Recitation worksheets are graded in a qualitative manner. We’re not looking for a correct solution, instead we’re looking for evidence that the student knows the procedure they need to use to solve the problem. You will assign worksheet grades on a 5-point scale:
- Poor (1 point) — needs major improvement
- Fair (2 points) — minimally acceptable work, but needs significant improvement
- Good (3 points) – generally good work, needing some improvement
- Very Good (4 points) — good work, needing only minor improvement
- Excellent (5 points) — well-organized and detailed work, showing all relevant ideas and calculations
A good rule of thumb for assigning Excellent is: would you post this as an official solution to the problem? If you would, then yeah, the student gets an Excellent.
The strategy you should follow for assigning grades is as follows:
- Take all the worksheets for one recitation section. Look over the worksheets, making any necessary marks on them (e.g., circling the major errors, or something along those lines), and separate them into three physical piles: Worst, Medium, Best. Make sure to leave some good space between each pile.
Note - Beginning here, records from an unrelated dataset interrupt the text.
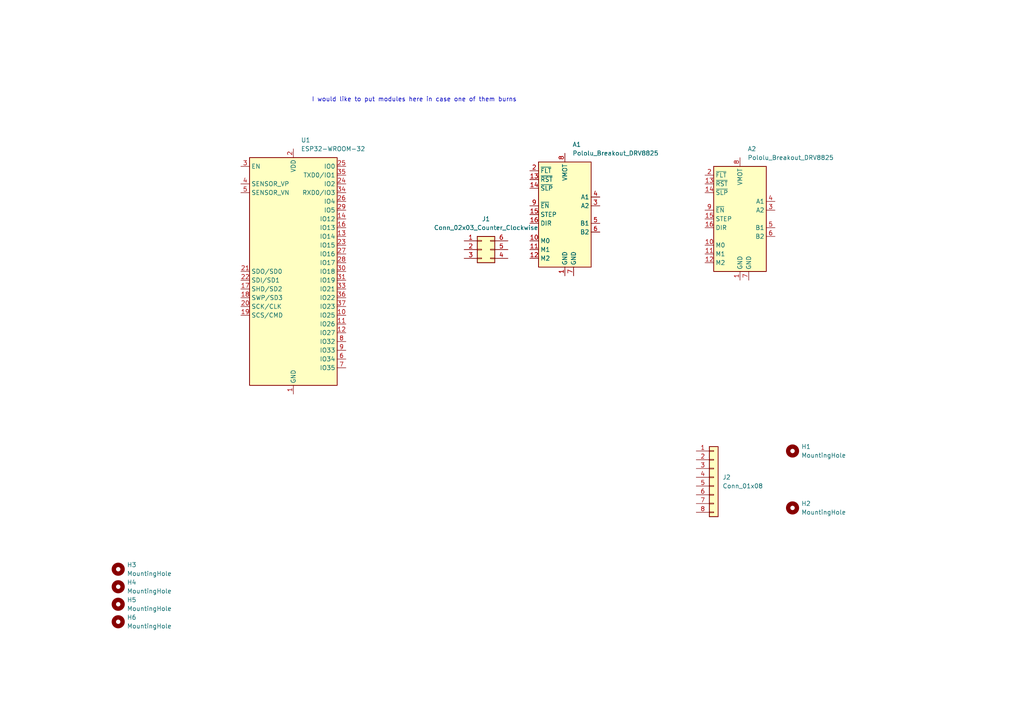
<source format=kicad_sch>
(kicad_sch
	(version 20231120)
	(generator "eeschema")
	(generator_version "8.0")
	(uuid "49ddddab-c5e0-438c-8f10-31e8d9157f86")
	(paper "A4")
	
	(text "I would like to put modules here in case one of them burns"
		(exclude_from_sim no)
		(at 120.142 28.956 0)
		(effects
			(font
				(size 1.27 1.27)
			)
		)
		(uuid "e912ddf2-18a8-4f3a-b797-f01b27ef3176")
	)
	(symbol
		(lib_id "RF_Module:ESP32-WROOM-32")
		(at 85.09 78.74 0)
		(unit 1)
		(exclude_from_sim no)
		(in_bom yes)
		(on_board yes)
		(dnp no)
		(fields_autoplaced yes)
		(uuid "05473c6d-ecf9-4e21-9f47-d7359ba78a61")
		(property "Reference" "U1"
			(at 87.2841 40.64 0)
			(effects
				(font
					(size 1.27 1.27)
				)
				(justify left)
			)
		)
		(property "Value" "ESP32-WROOM-32"
			(at 87.2841 43.18 0)
			(effects
				(font
					(size 1.27 1.27)
				)
				(justify left)
			)
		)
		(property "Footprint" "RF_Module:ESP32-WROOM-32"
			(at 85.09 116.84 0)
			(effects
				(font
					(size 1.27 1.27)
				)
				(hide yes)
			)
		)
		(property "Datasheet" "https://www.espressif.com/sites/default/files/documentation/esp32-wroom-32_datasheet_en.pdf"
			(at 77.47 77.47 0)
			(effects
				(font
					(size 1.27 1.27)
				)
				(hide yes)
			)
		)
		(property "Description" "RF Module, ESP32-D0WDQ6 SoC, Wi-Fi 802.11b/g/n, Bluetooth, BLE, 32-bit, 2.7-3.6V, onboard antenna, SMD"
			(at 85.09 78.74 0)
			(effects
				(font
					(size 1.27 1.27)
				)
				(hide yes)
			)
		)
		(pin "34"
			(uuid "dcb11ad5-069e-44d7-90ce-67dcc41db73d")
		)
		(pin "2"
			(uuid "3194b8f2-3122-4ff2-a76d-6c2022c109cd")
		)
		(pin "20"
			(uuid "ff3c59a9-1e21-45fe-852d-3883d9b9e2e3")
		)
		(pin "22"
			(uuid "adeb7440-3288-4f6f-89de-080f63b7c717")
		)
		(pin "24"
			(uuid "44afb5ad-6b2e-48cf-aee1-69df4aa4eb0c")
		)
		(pin "19"
			(uuid "21e44ffd-5130-4126-a0da-5c2f762249f4")
		)
		(pin "32"
			(uuid "1b4ac800-4128-484c-9eee-cf485fffa277")
		)
		(pin "18"
			(uuid "80d158cf-722e-427b-977d-7a5ef5255df5")
		)
		(pin "16"
			(uuid "7e649a89-94ff-4b46-bbb1-1876fb383ca9")
		)
		(pin "21"
			(uuid "0447fba1-65da-474b-bf67-d3d7c9f8a754")
		)
		(pin "17"
			(uuid "2c0a167c-726b-4db8-a51c-c4d0ada4bb22")
		)
		(pin "10"
			(uuid "3f88515d-2ebc-4805-b972-d35d75cb324b")
		)
		(pin "1"
			(uuid "285defa5-504a-4e5a-837c-9b54d45b66b3")
		)
		(pin "31"
			(uuid "89441aab-b4cc-405e-ac72-6f634b174bf3")
		)
		(pin "14"
			(uuid "98f8df65-0c3d-4a51-90bb-d5b9a53351af")
		)
		(pin "25"
			(uuid "36ca793d-51e5-40b8-acc9-7cbc702b811b")
		)
		(pin "26"
			(uuid "3bd93635-af18-4281-9ef9-ab1e26bf2a16")
		)
		(pin "36"
			(uuid "b894c2eb-a591-41c2-842e-a54e7f7d9c44")
		)
		(pin "28"
			(uuid "4127a969-e764-477a-a861-b3872505f94f")
		)
		(pin "30"
			(uuid "1a90040a-ce6a-4260-a479-9ab4115816ea")
		)
		(pin "9"
			(uuid "56956c61-273d-4c09-b54e-d9b8d72dc37e")
		)
		(pin "5"
			(uuid "c13f7509-e402-40b3-a661-927dd77b5b73")
		)
		(pin "15"
			(uuid "060ac1fb-4273-465c-a6ef-d15e87a70327")
		)
		(pin "4"
			(uuid "78da07db-654a-41a2-8322-68e36a35ae6b")
		)
		(pin "39"
			(uuid "3577bf52-563c-4429-af04-159911c30f88")
		)
		(pin "37"
			(uuid "dfd7e08a-832c-449b-9a78-0df859dc39ed")
		)
		(pin "7"
			(uuid "9447efd3-41c9-400d-9703-47b2a5bdb955")
		)
		(pin "6"
			(uuid "141613fe-0378-4ac9-8f2d-72b64aa66292")
		)
		(pin "27"
			(uuid "31785d74-bc9f-4a15-8e5f-bf17630225b8")
		)
		(pin "3"
			(uuid "ae257fcf-ffc9-4986-9938-1fb8af65889f")
		)
		(pin "38"
			(uuid "6b3d1fda-a2d2-4a97-9dbf-0e54e4ca4688")
		)
		(pin "33"
			(uuid "a85a70ad-13fe-4114-af18-83d1cd5aa1a5")
		)
		(pin "11"
			(uuid "9e21d251-ea7f-46c1-9bca-8c4bee25792e")
		)
		(pin "29"
			(uuid "bae00340-25c0-4979-98f3-167a9f62ea6f")
		)
		(pin "35"
			(uuid "df9697ee-9920-4fec-afed-a73fefe538c3")
		)
		(pin "12"
			(uuid "b09ee712-af8a-4b51-aefe-b3530cb8edea")
		)
		(pin "13"
			(uuid "cf7283cd-3b55-44c6-b101-c148cdac34d7")
		)
		(pin "8"
			(uuid "8a6a4fe8-2b29-444a-bfce-83050762d446")
		)
		(pin "23"
			(uuid "56af3caa-2e72-42af-8819-aabe35cc48d1")
		)
		(instances
			(project ""
				(path "/49ddddab-c5e0-438c-8f10-31e8d9157f86"
					(reference "U1")
					(unit 1)
				)
			)
		)
	)
	(symbol
		(lib_id "Driver_Motor:Pololu_Breakout_DRV8825")
		(at 163.83 59.69 0)
		(unit 1)
		(exclude_from_sim no)
		(in_bom yes)
		(on_board yes)
		(dnp no)
		(fields_autoplaced yes)
		(uuid "1c8fddcf-328b-4cd4-8ae2-ae4602223c8b")
		(property "Reference" "A1"
			(at 166.0241 41.91 0)
			(effects
				(font
					(size 1.27 1.27)
				)
				(justify left)
			)
		)
		(property "Value" "Pololu_Breakout_DRV8825"
			(at 166.0241 44.45 0)
			(effects
				(font
					(size 1.27 1.27)
				)
				(justify left)
			)
		)
		(property "Footprint" "Module:Pololu_Breakout-16_15.2x20.3mm"
			(at 168.91 80.01 0)
			(effects
				(font
					(size 1.27 1.27)
				)
				(justify left)
				(hide yes)
			)
		)
		(property "Datasheet" "https://www.pololu.com/product/2982"
			(at 166.37 67.31 0)
			(effects
				(font
					(size 1.27 1.27)
				)
				(hide yes)
			)
		)
		(property "Description" "Pololu Breakout Board, Stepper Driver DRV8825"
			(at 163.83 59.69 0)
			(effects
				(font
					(size 1.27 1.27)
				)
				(hide yes)
			)
		)
		(pin "12"
			(uuid "ca0c8cd0-1332-4f27-856b-84468c04f1ee")
		)
		(pin "10"
			(uuid "23ec2428-1671-4eb5-bda7-1ace9ebaeb4a")
		)
		(pin "6"
			(uuid "c6d727d7-eeda-4b9a-8a49-687cb21bc5de")
		)
		(pin "5"
			(uuid "a1628786-c709-4866-adc7-a3c862023f77")
		)
		(pin "7"
			(uuid "5c66db65-1a75-41a0-9d41-606f7a1b26f0")
		)
		(pin "14"
			(uuid "8e50612b-7f3b-4e12-ba27-f37abdd563e8")
		)
		(pin "2"
			(uuid "d9d23d7f-800a-4efc-86a0-be5a431bd346")
		)
		(pin "1"
			(uuid "30483837-49ba-4928-af34-b0722e050218")
		)
		(pin "11"
			(uuid "49b19812-a94c-4764-bbd4-c23c9df0e57f")
		)
		(pin "8"
			(uuid "47c71454-4851-4aba-8f00-2138f1951d77")
		)
		(pin "3"
			(uuid "d522914a-b794-40a2-9bc3-463a9c3f83cd")
		)
		(pin "15"
			(uuid "6b5b0625-9ea7-4b67-805d-ddc01384d7b6")
		)
		(pin "16"
			(uuid "373db800-62ed-4b5a-90e7-f95816b880ac")
		)
		(pin "4"
			(uuid "d723e706-7899-4918-b2c4-4547696bb35f")
		)
		(pin "9"
			(uuid "4022ea39-2747-42ad-8a98-8c86ed7f47f0")
		)
		(pin "13"
			(uuid "dbcb8a0b-35de-4089-b95a-34a1d3b8ce89")
		)
		(instances
			(project ""
				(path "/49ddddab-c5e0-438c-8f10-31e8d9157f86"
					(reference "A1")
					(unit 1)
				)
			)
		)
	)
	(symbol
		(lib_id "Connector_Generic:Conn_02x03_Counter_Clockwise")
		(at 139.7 72.39 0)
		(unit 1)
		(exclude_from_sim no)
		(in_bom yes)
		(on_board yes)
		(dnp no)
		(fields_autoplaced yes)
		(uuid "298cd928-306d-46a5-8fca-710fd6cd15c8")
		(property "Reference" "J1"
			(at 140.97 63.5 0)
			(effects
				(font
					(size 1.27 1.27)
				)
			)
		)
		(property "Value" "Conn_02x03_Counter_Clockwise"
			(at 140.97 66.04 0)
			(effects
				(font
					(size 1.27 1.27)
				)
			)
		)
		(property "Footprint" ""
			(at 139.7 72.39 0)
			(effects
				(font
					(size 1.27 1.27)
				)
				(hide yes)
			)
		)
		(property "Datasheet" "~"
			(at 139.7 72.39 0)
			(effects
				(font
					(size 1.27 1.27)
				)
				(hide yes)
			)
		)
		(property "Description" "Generic connector, double row, 02x03, counter clockwise pin numbering scheme (similar to DIP package numbering), script generated (kicad-library-utils/schlib/autogen/connector/)"
			(at 139.7 72.39 0)
			(effects
				(font
					(size 1.27 1.27)
				)
				(hide yes)
			)
		)
		(pin "1"
			(uuid "206d3fbf-457d-43c7-b5b2-eadac14fc827")
		)
		(pin "4"
			(uuid "234f8735-3dd3-4a7c-8580-d2e5350dca7f")
		)
		(pin "3"
			(uuid "db418b1b-8466-4437-8117-c5e3ddea07b5")
		)
		(pin "2"
			(uuid "045717f6-f3d5-4886-b96b-f1f58a0cb976")
		)
		(pin "6"
			(uuid "a258d6f5-6955-4479-a41b-ffc6a1975c8b")
		)
		(pin "5"
			(uuid "9bfdf455-a9f4-4b69-a522-f3ea14220845")
		)
		(instances
			(project ""
				(path "/49ddddab-c5e0-438c-8f10-31e8d9157f86"
					(reference "J1")
					(unit 1)
				)
			)
		)
	)
	(symbol
		(lib_id "Mechanical:MountingHole")
		(at 34.29 165.1 0)
		(unit 1)
		(exclude_from_sim yes)
		(in_bom no)
		(on_board yes)
		(dnp no)
		(fields_autoplaced yes)
		(uuid "33ce7050-3938-425b-8ca3-02284a57f58a")
		(property "Reference" "H3"
			(at 36.83 163.8299 0)
			(effects
				(font
					(size 1.27 1.27)
				)
				(justify left)
			)
		)
		(property "Value" "MountingHole"
			(at 36.83 166.3699 0)
			(effects
				(font
					(size 1.27 1.27)
				)
				(justify left)
			)
		)
		(property "Footprint" ""
			(at 34.29 165.1 0)
			(effects
				(font
					(size 1.27 1.27)
				)
				(hide yes)
			)
		)
		(property "Datasheet" "~"
			(at 34.29 165.1 0)
			(effects
				(font
					(size 1.27 1.27)
				)
				(hide yes)
			)
		)
		(property "Description" "Mounting Hole without connection"
			(at 34.29 165.1 0)
			(effects
				(font
					(size 1.27 1.27)
				)
				(hide yes)
			)
		)
		(instances
			(project "balancing-robot"
				(path "/49ddddab-c5e0-438c-8f10-31e8d9157f86"
					(reference "H3")
					(unit 1)
				)
			)
		)
	)
	(symbol
		(lib_id "Driver_Motor:Pololu_Breakout_DRV8825")
		(at 214.63 60.96 0)
		(unit 1)
		(exclude_from_sim no)
		(in_bom yes)
		(on_board yes)
		(dnp no)
		(fields_autoplaced yes)
		(uuid "37bae7d6-011c-4ade-a4fc-a03cd9cd63e4")
		(property "Reference" "A2"
			(at 216.8241 43.18 0)
			(effects
				(font
					(size 1.27 1.27)
				)
				(justify left)
			)
		)
		(property "Value" "Pololu_Breakout_DRV8825"
			(at 216.8241 45.72 0)
			(effects
				(font
					(size 1.27 1.27)
				)
				(justify left)
			)
		)
		(property "Footprint" "Module:Pololu_Breakout-16_15.2x20.3mm"
			(at 219.71 81.28 0)
			(effects
				(font
					(size 1.27 1.27)
				)
				(justify left)
				(hide yes)
			)
		)
		(property "Datasheet" "https://www.pololu.com/product/2982"
			(at 217.17 68.58 0)
			(effects
				(font
					(size 1.27 1.27)
				)
				(hide yes)
			)
		)
		(property "Description" "Pololu Breakout Board, Stepper Driver DRV8825"
			(at 214.63 60.96 0)
			(effects
				(font
					(size 1.27 1.27)
				)
				(hide yes)
			)
		)
		(pin "12"
			(uuid "bbdc892b-b847-4295-88ff-06eb3ac872c8")
		)
		(pin "10"
			(uuid "1d95cf03-99cd-4491-af68-7cefd5cfcf62")
		)
		(pin "6"
			(uuid "c7152da0-990d-4e63-86d9-1042e30738d0")
		)
		(pin "5"
			(uuid "8dfb5d3c-b19e-4c61-b21d-3f0eb24cfe50")
		)
		(pin "7"
			(uuid "74db7d96-adbc-4395-a1f6-f93b1e3e811f")
		)
		(pin "14"
			(uuid "5b958f17-2c28-4674-8464-ec379a5f864a")
		)
		(pin "2"
			(uuid "123a188d-ab4b-4722-af6f-50a7a5c7393b")
		)
		(pin "1"
			(uuid "31e9954d-08be-4250-93bb-d36672383033")
		)
		(pin "11"
			(uuid "1bc0faba-b7a9-42d0-9f73-1ff424bc916f")
		)
		(pin "8"
			(uuid "49a3068e-8b5e-46c7-91e7-89e87bb3f531")
		)
		(pin "3"
			(uuid "9b3c675b-8847-470a-8032-4a7beb508d9d")
		)
		(pin "15"
			(uuid "eddbe105-bdba-4211-a186-cc899d212912")
		)
		(pin "16"
			(uuid "c98d95e9-d64a-45c1-b408-841f11bc50d8")
		)
		(pin "4"
			(uuid "de7d6ca3-20fc-44e1-a929-8f64a5b4a5ce")
		)
		(pin "9"
			(uuid "cdf30f33-6588-43c5-8309-48fbb985d6f2")
		)
		(pin "13"
			(uuid "38cfa6df-cc96-4a61-a060-89d3386984f7")
		)
		(instances
			(project "balancing-robot"
				(path "/49ddddab-c5e0-438c-8f10-31e8d9157f86"
					(reference "A2")
					(unit 1)
				)
			)
		)
	)
	(symbol
		(lib_id "Mechanical:MountingHole")
		(at 34.29 175.26 0)
		(unit 1)
		(exclude_from_sim yes)
		(in_bom no)
		(on_board yes)
		(dnp no)
		(fields_autoplaced yes)
		(uuid "387eb9e5-d3a6-4fd5-8710-5228bd952bd2")
		(property "Reference" "H5"
			(at 36.83 173.9899 0)
			(effects
				(font
					(size 1.27 1.27)
				)
				(justify left)
			)
		)
		(property "Value" "MountingHole"
			(at 36.83 176.5299 0)
			(effects
				(font
					(size 1.27 1.27)
				)
				(justify left)
			)
		)
		(property "Footprint" ""
			(at 34.29 175.26 0)
			(effects
				(font
					(size 1.27 1.27)
				)
				(hide yes)
			)
		)
		(property "Datasheet" "~"
			(at 34.29 175.26 0)
			(effects
				(font
					(size 1.27 1.27)
				)
				(hide yes)
			)
		)
		(property "Description" "Mounting Hole without connection"
			(at 34.29 175.26 0)
			(effects
				(font
					(size 1.27 1.27)
				)
				(hide yes)
			)
		)
		(instances
			(project "balancing-robot"
				(path "/49ddddab-c5e0-438c-8f10-31e8d9157f86"
					(reference "H5")
					(unit 1)
				)
			)
		)
	)
	(symbol
		(lib_id "Connector_Generic:Conn_01x08")
		(at 207.01 138.43 0)
		(unit 1)
		(exclude_from_sim no)
		(in_bom yes)
		(on_board yes)
		(dnp no)
		(fields_autoplaced yes)
		(uuid "5a7b9003-903f-42c2-8e29-c6076e456c70")
		(property "Reference" "J2"
			(at 209.55 138.4299 0)
			(effects
				(font
					(size 1.27 1.27)
				)
				(justify left)
			)
		)
		(property "Value" "Conn_01x08"
			(at 209.55 140.9699 0)
			(effects
				(font
					(size 1.27 1.27)
				)
				(justify left)
			)
		)
		(property "Footprint" ""
			(at 207.01 138.43 0)
			(effects
				(font
					(size 1.27 1.27)
				)
				(hide yes)
			)
		)
		(property "Datasheet" "~"
			(at 207.01 138.43 0)
			(effects
				(font
					(size 1.27 1.27)
				)
				(hide yes)
			)
		)
		(property "Description" "Generic connector, single row, 01x08, script generated (kicad-library-utils/schlib/autogen/connector/)"
			(at 207.01 138.43 0)
			(effects
				(font
					(size 1.27 1.27)
				)
				(hide yes)
			)
		)
		(pin "8"
			(uuid "4cecbdfc-ff2c-4b5d-9985-accf4c0b2078")
		)
		(pin "3"
			(uuid "f4a59e42-af23-4b05-869e-e8e54c58f16b")
		)
		(pin "1"
			(uuid "572a9b5e-7423-4762-81e9-e8233d829dcd")
		)
		(pin "4"
			(uuid "a48101f6-18af-42d5-94f6-0ba4e31babf0")
		)
		(pin "2"
			(uuid "769a3368-cd81-44c4-a5d0-17b8ca775455")
		)
		(pin "7"
			(uuid "d583c188-4df2-4e98-a0c8-68928c0b9f55")
		)
		(pin "5"
			(uuid "0dddd5d3-ba60-405b-aa7f-6c618d40958e")
		)
		(pin "6"
			(uuid "7bb21734-c49d-48f7-84c8-164a1c4d6d3f")
		)
		(instances
			(project ""
				(path "/49ddddab-c5e0-438c-8f10-31e8d9157f86"
					(reference "J2")
					(unit 1)
				)
			)
		)
	)
	(symbol
		(lib_id "Mechanical:MountingHole")
		(at 34.29 180.34 0)
		(unit 1)
		(exclude_from_sim yes)
		(in_bom no)
		(on_board yes)
		(dnp no)
		(fields_autoplaced yes)
		(uuid "68e809fe-2c29-4f3b-97e4-2d80aa51a1fc")
		(property "Reference" "H6"
			(at 36.83 179.0699 0)
			(effects
				(font
					(size 1.27 1.27)
				)
				(justify left)
			)
		)
		(property "Value" "MountingHole"
			(at 36.83 181.6099 0)
			(effects
				(font
					(size 1.27 1.27)
				)
				(justify left)
			)
		)
		(property "Footprint" ""
			(at 34.29 180.34 0)
			(effects
				(font
					(size 1.27 1.27)
				)
				(hide yes)
			)
		)
		(property "Datasheet" "~"
			(at 34.29 180.34 0)
			(effects
				(font
					(size 1.27 1.27)
				)
				(hide yes)
			)
		)
		(property "Description" "Mounting Hole without connection"
			(at 34.29 180.34 0)
			(effects
				(font
					(size 1.27 1.27)
				)
				(hide yes)
			)
		)
		(instances
			(project "balancing-robot"
				(path "/49ddddab-c5e0-438c-8f10-31e8d9157f86"
					(reference "H6")
					(unit 1)
				)
			)
		)
	)
	(symbol
		(lib_id "Mechanical:MountingHole")
		(at 34.29 170.18 0)
		(unit 1)
		(exclude_from_sim yes)
		(in_bom no)
		(on_board yes)
		(dnp no)
		(fields_autoplaced yes)
		(uuid "9df83dca-d63c-4052-9257-458f378be7d8")
		(property "Reference" "H4"
			(at 36.83 168.9099 0)
			(effects
				(font
					(size 1.27 1.27)
				)
				(justify left)
			)
		)
		(property "Value" "MountingHole"
			(at 36.83 171.4499 0)
			(effects
				(font
					(size 1.27 1.27)
				)
				(justify left)
			)
		)
		(property "Footprint" ""
			(at 34.29 170.18 0)
			(effects
				(font
					(size 1.27 1.27)
				)
				(hide yes)
			)
		)
		(property "Datasheet" "~"
			(at 34.29 170.18 0)
			(effects
				(font
					(size 1.27 1.27)
				)
				(hide yes)
			)
		)
		(property "Description" "Mounting Hole without connection"
			(at 34.29 170.18 0)
			(effects
				(font
					(size 1.27 1.27)
				)
				(hide yes)
			)
		)
		(instances
			(project "balancing-robot"
				(path "/49ddddab-c5e0-438c-8f10-31e8d9157f86"
					(reference "H4")
					(unit 1)
				)
			)
		)
	)
	(symbol
		(lib_id "Mechanical:MountingHole")
		(at 229.87 147.32 0)
		(unit 1)
		(exclude_from_sim yes)
		(in_bom no)
		(on_board yes)
		(dnp no)
		(fields_autoplaced yes)
		(uuid "dff768b6-552f-4a18-8b53-255f0ffe0d87")
		(property "Reference" "H2"
			(at 232.41 146.0499 0)
			(effects
				(font
					(size 1.27 1.27)
				)
				(justify left)
			)
		)
		(property "Value" "MountingHole"
			(at 232.41 148.5899 0)
			(effects
				(font
					(size 1.27 1.27)
				)
				(justify left)
			)
		)
		(property "Footprint" ""
			(at 229.87 147.32 0)
			(effects
				(font
					(size 1.27 1.27)
				)
				(hide yes)
			)
		)
		(property "Datasheet" "~"
			(at 229.87 147.32 0)
			(effects
				(font
					(size 1.27 1.27)
				)
				(hide yes)
			)
		)
		(property "Description" "Mounting Hole without connection"
			(at 229.87 147.32 0)
			(effects
				(font
					(size 1.27 1.27)
				)
				(hide yes)
			)
		)
		(instances
			(project "balancing-robot"
				(path "/49ddddab-c5e0-438c-8f10-31e8d9157f86"
					(reference "H2")
					(unit 1)
				)
			)
		)
	)
	(symbol
		(lib_id "Mechanical:MountingHole")
		(at 229.87 130.81 0)
		(unit 1)
		(exclude_from_sim yes)
		(in_bom no)
		(on_board yes)
		(dnp no)
		(fields_autoplaced yes)
		(uuid "eadab089-8932-41a1-83bb-9685bc870309")
		(property "Reference" "H1"
			(at 232.41 129.5399 0)
			(effects
				(font
					(size 1.27 1.27)
				)
				(justify left)
			)
		)
		(property "Value" "MountingHole"
			(at 232.41 132.0799 0)
			(effects
				(font
					(size 1.27 1.27)
				)
				(justify left)
			)
		)
		(property "Footprint" ""
			(at 229.87 130.81 0)
			(effects
				(font
					(size 1.27 1.27)
				)
				(hide yes)
			)
		)
		(property "Datasheet" "~"
			(at 229.87 130.81 0)
			(effects
				(font
					(size 1.27 1.27)
				)
				(hide yes)
			)
		)
		(property "Description" "Mounting Hole without connection"
			(at 229.87 130.81 0)
			(effects
				(font
					(size 1.27 1.27)
				)
				(hide yes)
			)
		)
		(instances
			(project ""
				(path "/49ddddab-c5e0-438c-8f10-31e8d9157f86"
					(reference "H1")
					(unit 1)
				)
			)
		)
	)
	(sheet_instances
		(path "/"
			(page "1")
		)
	)
)

</source>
- Now take the Worst pile and look through those worksheets. The ones that are really bad stay in the Worst pile. The ones that are a little bit better you then move into a new pile in the space between the Worst and the Medium pile.
- Now go to the Medium pile and look through those worksheets. The ones in there that are rather bad get moved to the pile between Worst and Medium. The ones that are about average you can leave right there in the Medium pile. The ones that are a little bit better you then move to a new pile between the Medium and Best piles.
- Now go to the Best pile and look through those worksheets. The ones in there that are the very best stay in that very same pile. The ones that are not the absolute best you move to the pile between Medium and Best.
- Once you’re done with that, you’ll have five piles. The Worst pile is Poor (1 point). The next pile over, between Worst and Medium becomes Fair (2 points). The middle pile becomes Good (3 points). The pile between Medium and Best becomes Very Good (4 points) and the Best pile becomes Excellent (5 points).
- Repeat the procedure for each recitation section you teach.
Don’t agonize over fractional points! There’s only 5 categories, with integer scores between 1 and 5, and that’s it. If you find yourself trying to decide between, for example, a 3.5 and a 4, let it go and just pick whichever category (3 or 4) best fits.
Remember that we’re not looking for perfectly correct solutions. A worksheet that shows the correct procedure and is well-organized and detailed but has the wrong answer because the student did the math wrong can still earn an Excellent. Similarly, a worksheet that has the correct final answer but shows no work at all towards achieving that solution should be labeled Poor.
In addition to writing down the score (1 to 5 points) on the worksheet (remember that you’ll give these back to the students the following week), you’ll need to write down each student’s recitation score next to their name in the sign-in sheet. Remember that each recitation meeting is worth 10 points, with 5 points for participation and 5 points for the written work. After you write down all the students’ scores on the sign-in sheet, you’ll need to copy those scores into an electronic spreadsheet that Jarrio/Murray will send you at the start of the semester.
Every week you need to send the grades spreadsheet to Jarrio/Murray (who you contact depends on whether you’re TA’ing 2211 or 2212), and also stop by his office to give him the completed sign-in sheet (with student signatures and recitation scores).